Why doesn’t Jesus rebuff Peter and say: ‘No, it is good for us to go back down the mountain to serve the least, the lost, and the lonely?’ Why doesn’t Jesus gently scold Peter? “Peter, it’s not about spiritual experiences, the Son of Man came to serve.”
If Peter’s offer is such a grave temptation, then why doesn’t Jesus exhort him like he does elsewhere and say: ‘Get behind me, Satan?’ So, I wonder: Was Peter right – more or less?
I mean, what did Peter see when he looked into the Transfigured face of Jesus that Transformed him into the disciple who insisted that he was not worthy to die in the same manner as Christ and so asked to be crucified upside down?
What ‘flash of insight’ did Peter have when the flash of the Transfiguring light of God hit the face of Jesus, just as it had Moses before him?

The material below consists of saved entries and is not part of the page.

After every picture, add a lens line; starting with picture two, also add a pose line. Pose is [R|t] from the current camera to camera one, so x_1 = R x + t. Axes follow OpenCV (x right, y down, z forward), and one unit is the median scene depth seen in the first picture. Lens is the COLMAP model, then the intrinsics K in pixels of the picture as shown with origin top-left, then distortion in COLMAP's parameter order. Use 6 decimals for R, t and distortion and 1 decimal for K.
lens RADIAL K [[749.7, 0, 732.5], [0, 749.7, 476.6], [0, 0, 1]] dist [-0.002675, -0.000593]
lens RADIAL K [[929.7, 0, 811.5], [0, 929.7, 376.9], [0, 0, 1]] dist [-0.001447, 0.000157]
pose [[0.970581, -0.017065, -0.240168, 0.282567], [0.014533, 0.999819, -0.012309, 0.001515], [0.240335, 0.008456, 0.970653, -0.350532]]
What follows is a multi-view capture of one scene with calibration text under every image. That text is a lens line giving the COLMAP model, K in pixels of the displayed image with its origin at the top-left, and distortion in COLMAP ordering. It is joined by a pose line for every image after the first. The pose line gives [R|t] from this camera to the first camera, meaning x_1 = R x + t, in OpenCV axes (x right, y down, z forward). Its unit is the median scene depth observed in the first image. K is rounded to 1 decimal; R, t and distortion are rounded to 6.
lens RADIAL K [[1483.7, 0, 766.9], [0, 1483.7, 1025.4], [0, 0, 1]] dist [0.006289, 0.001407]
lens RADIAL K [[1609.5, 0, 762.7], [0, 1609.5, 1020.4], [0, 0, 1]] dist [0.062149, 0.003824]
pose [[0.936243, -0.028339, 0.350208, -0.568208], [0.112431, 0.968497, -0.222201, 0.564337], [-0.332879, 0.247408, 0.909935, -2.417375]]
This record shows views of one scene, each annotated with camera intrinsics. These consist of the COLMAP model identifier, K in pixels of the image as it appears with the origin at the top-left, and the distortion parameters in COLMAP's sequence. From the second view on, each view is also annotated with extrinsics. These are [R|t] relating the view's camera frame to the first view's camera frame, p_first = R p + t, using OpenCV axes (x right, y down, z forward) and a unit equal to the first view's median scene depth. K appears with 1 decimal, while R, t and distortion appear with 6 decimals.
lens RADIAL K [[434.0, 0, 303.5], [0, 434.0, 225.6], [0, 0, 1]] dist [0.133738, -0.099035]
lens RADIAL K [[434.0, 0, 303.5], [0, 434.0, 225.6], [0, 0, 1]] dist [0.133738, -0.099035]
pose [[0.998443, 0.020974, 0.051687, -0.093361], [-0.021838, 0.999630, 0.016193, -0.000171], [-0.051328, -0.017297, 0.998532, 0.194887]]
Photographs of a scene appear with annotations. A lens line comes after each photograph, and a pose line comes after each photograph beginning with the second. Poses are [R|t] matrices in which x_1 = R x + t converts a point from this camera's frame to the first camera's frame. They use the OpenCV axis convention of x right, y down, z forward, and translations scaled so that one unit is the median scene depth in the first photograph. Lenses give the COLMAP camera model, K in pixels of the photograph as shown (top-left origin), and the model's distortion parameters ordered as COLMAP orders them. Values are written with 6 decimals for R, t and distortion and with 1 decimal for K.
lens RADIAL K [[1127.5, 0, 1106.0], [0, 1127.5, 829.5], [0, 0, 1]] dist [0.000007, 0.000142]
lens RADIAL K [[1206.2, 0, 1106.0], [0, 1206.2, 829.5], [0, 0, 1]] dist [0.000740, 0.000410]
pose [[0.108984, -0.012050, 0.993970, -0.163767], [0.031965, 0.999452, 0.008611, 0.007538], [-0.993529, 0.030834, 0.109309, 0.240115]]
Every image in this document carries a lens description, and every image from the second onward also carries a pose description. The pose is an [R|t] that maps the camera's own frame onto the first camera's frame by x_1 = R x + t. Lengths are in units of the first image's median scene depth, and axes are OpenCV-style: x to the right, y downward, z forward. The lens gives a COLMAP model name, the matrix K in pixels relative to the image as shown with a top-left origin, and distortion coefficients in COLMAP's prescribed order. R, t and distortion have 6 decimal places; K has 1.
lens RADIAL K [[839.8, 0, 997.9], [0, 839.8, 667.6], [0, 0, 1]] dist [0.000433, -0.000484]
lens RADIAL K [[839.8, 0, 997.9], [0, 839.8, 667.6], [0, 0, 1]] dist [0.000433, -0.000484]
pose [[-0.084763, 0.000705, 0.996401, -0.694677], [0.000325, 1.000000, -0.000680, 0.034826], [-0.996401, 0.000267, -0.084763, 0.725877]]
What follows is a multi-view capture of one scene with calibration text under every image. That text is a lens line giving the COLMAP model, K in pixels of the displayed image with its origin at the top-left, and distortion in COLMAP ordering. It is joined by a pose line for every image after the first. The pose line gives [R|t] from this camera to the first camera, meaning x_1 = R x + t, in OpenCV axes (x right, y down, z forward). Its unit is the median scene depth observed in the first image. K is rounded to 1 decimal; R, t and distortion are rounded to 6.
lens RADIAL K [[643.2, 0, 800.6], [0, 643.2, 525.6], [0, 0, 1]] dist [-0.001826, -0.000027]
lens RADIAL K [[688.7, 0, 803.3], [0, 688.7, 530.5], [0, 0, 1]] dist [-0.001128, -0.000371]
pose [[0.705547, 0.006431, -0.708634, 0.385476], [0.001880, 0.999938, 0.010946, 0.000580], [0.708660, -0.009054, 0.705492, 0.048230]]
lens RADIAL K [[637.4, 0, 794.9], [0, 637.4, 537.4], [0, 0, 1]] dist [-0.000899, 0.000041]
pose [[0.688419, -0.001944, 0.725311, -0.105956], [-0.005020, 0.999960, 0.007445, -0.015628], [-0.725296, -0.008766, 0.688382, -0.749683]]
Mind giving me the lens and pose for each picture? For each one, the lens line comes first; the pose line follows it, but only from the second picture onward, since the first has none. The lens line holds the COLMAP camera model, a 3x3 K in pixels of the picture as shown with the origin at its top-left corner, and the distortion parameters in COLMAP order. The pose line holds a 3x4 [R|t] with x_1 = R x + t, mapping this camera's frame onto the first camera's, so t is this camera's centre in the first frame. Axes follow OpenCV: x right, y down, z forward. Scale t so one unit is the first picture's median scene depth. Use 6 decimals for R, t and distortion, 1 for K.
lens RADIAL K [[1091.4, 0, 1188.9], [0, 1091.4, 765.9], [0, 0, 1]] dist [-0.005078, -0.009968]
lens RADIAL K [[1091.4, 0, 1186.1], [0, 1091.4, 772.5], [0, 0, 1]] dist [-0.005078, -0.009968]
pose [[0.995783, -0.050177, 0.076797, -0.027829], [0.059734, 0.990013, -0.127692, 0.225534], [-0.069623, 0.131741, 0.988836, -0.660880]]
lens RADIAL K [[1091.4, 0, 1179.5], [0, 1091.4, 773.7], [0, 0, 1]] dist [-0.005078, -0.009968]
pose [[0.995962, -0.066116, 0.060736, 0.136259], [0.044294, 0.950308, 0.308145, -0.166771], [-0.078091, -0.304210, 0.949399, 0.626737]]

Here’s what I think: I think Peter sees the life of all lives flash before his eyes. In one instant of transfigured clarity, Peter sees the humanity of Jesus absolutely saturated with the eternal glory of God, and in that instant Peter glimpses the mystery of our faith: that God became human so that humanity might become more like God.
Teillard de Chardin wrote, “We are not human beings having a spiritual experience. We are spiritual beings having a human experience.” Eventually, our mortal flesh will fall away and we will fly home to God as the spiritual beings we are and have been since God first created us.
So the point of the Transfiguration IS our Transformation. That’s the point. That’s the mystery of our faith that we are going to explore starting Wednesday, which is also known as Ash Wednesday.
That’s the day when I’ll be over at the Circle in front of Charlie Koskey’s Jewelry Store at 7 AM and here in this church at noon and 7 PM, smudging ashes on the foreheads of everyone and saying over and over and over again, “Remember that you are dust, and to dust you shall return.”
Remember that you are human. Remember that you are mortal. Remember that your time on this earth, in this earthly frame is limited. So, what are you going to do with your one, wild, precious life? What difference will your life make?
It is humbling to realize that for all those years, I had it wrong and Peter had it right. It’s not about going back down the mountain. The entire Christian life is an uphill climb, venturing further and further up the mountain, to worship and adore the transfigured Christ and, in so doing, to be transfigured and transformed ourselves.
As Richard Rohr says, "Jesus didn’t come to change God’s mind about humanity. Jesus came to change humanity’s mind about God."
You know when newborn babies make those faces and smile people always say "Oh, that's just gas!" My grandmother would shake her head and say, "That baby is smiling because she's getting last minute instructions from the angels."
If we’re not transformed, what’s the point of going back down the mountain? We’d be down there, no different than anyone else, which leaves the world no different than it has always been. And, what’s the point in that?
There is something Peter gets wrong, however. What Peter gets wrong isn’t that it’s good to be there adoring the transfigured Christ. What Peter gets wrong is thinking he needs to build three tabernacles.
Well, Elijah and Moses maybe could’ve used them, but not Jesus.
The flesh of Jesus, his very humanity, is the tabernacle.